**SELECTED EXCERPT**
········

The natural flora the ice plant encroached upon included buckwheat, the natural habitat of the endangered Smith’s Blue Butterfly. The butterfly lives for one week, travels a maximum of 200 feet, and must land on a mature, flowering buckwheat plant to survive. Searches for the butterfly from 1981 through 1985 yielded but a single larva, discovered in 1984. No other specimens had been found on the property, and the parcel was quite isolated from other possible habitats of the butterfly.


In 1981 the landowners submitted an application to develop the property in conformance with the city’s zoning and general plan requirements. Although the zoning requirements permitted the development of up to 29 housing units per acre, or more than 1,000 units for the entire parcel, the landowners’ proposal was limited to 344 residential units. In 1982 the city’s planning commission denied the application but stated that a proposal for 264 units would receive favorable consideration. In keeping with the suggestion, the landowners submitted a revised proposal for 264 units. In late 1983, however, the planning commission again denied the application. The commission once more requested a reduction in the scale of the development, this time saying a plan for 224 units would be received with favor. The landowners returned to the drawing board and prepared a proposal for 224 units, which, its previous statements notwithstanding, the planning commission denied in 1984. The landowners appealed to the city council, which overruled the planning commission’s denial and referred the project back to the commission, with instructions to consider a proposal for 190 units.

········

Page-level text extractions:
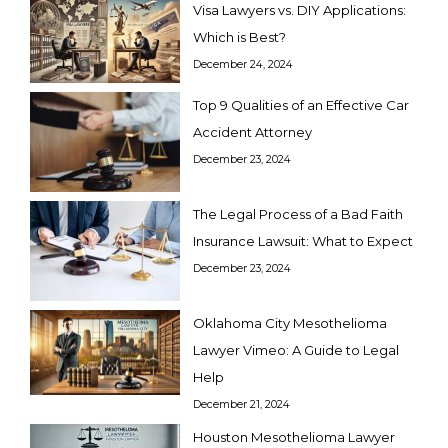
Visa Lawyers vs. DIY Applications:
Which is Best?
December 24, 2024
Top 9 Qualities of an Effective Car
Accident Attorney
December 23, 2024
The Legal Process of a Bad Faith
Insurance Lawsuit: What to Expect
December 23, 2024
Oklahoma City Mesothelioma
Lawyer Vimeo: A Guide to Legal
Help
December 21, 2024
Houston Mesothelioma Lawyer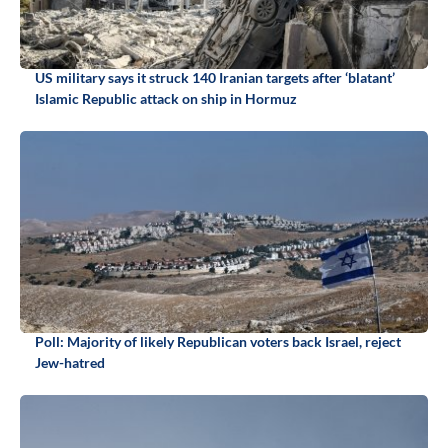
US military says it struck 140 Iranian targets after ‘blatant’
Islamic Republic attack on ship in Hormuz
Poll: Majority of likely Republican voters back Israel, reject
Jew-hatred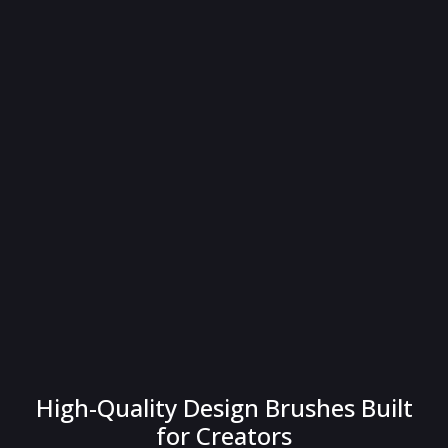
High-Quality Design Brushes Built
for Creators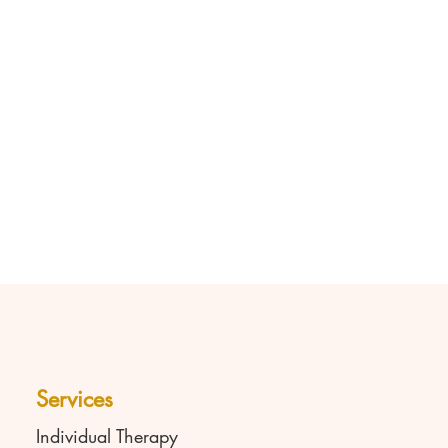
Services
Individual Therapy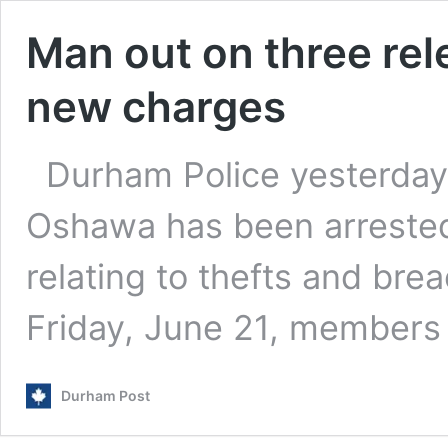
Man out on three rel
new charges
Durham Police yesterday
Oshawa has been arrested
relating to thefts and bre
Friday, June 21, member
Durham Post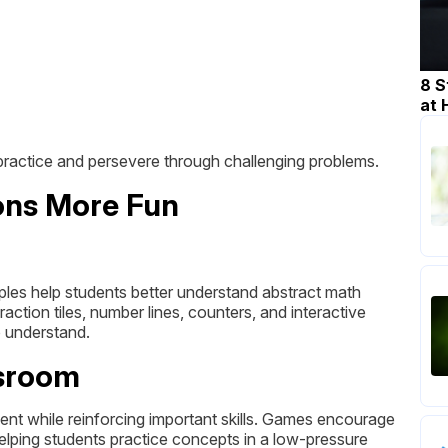
8 S
at
 practice and persevere through challenging problems.
ons More Fun
mples help students better understand abstract math
ction tiles, number lines, counters, and interactive
 understand.
ssroom
t while reinforcing important skills. Games encourage
lping students practice concepts in a low-pressure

········

**TASKS TO PERFORM**
1. In the development passage, how many residential units did the landowners propose in their 1981 application?
2. Go on with the development passage, starting after its final sentence.

**RESULTS**
1. 344 residential units.

2.
The landowners once again reduced the scope of their development proposal to comply with the city’s request, and submitted four specific, detailed site plans, each for a total of 190 units for the whole parcel. Even so, the planning commission rejected the landowners’ proposal later in 1984. Once more the landowners appealed to the city council. The council again overruled the commission, finding the proposal conceptually satisfactory and in conformance with the city’s previous decisions regarding, inter alia, density, number of units, location on the property, and access. The council then approved one of the site plans, subject to various specific conditions, and granted an 18-month conditional use permit for the proposed development.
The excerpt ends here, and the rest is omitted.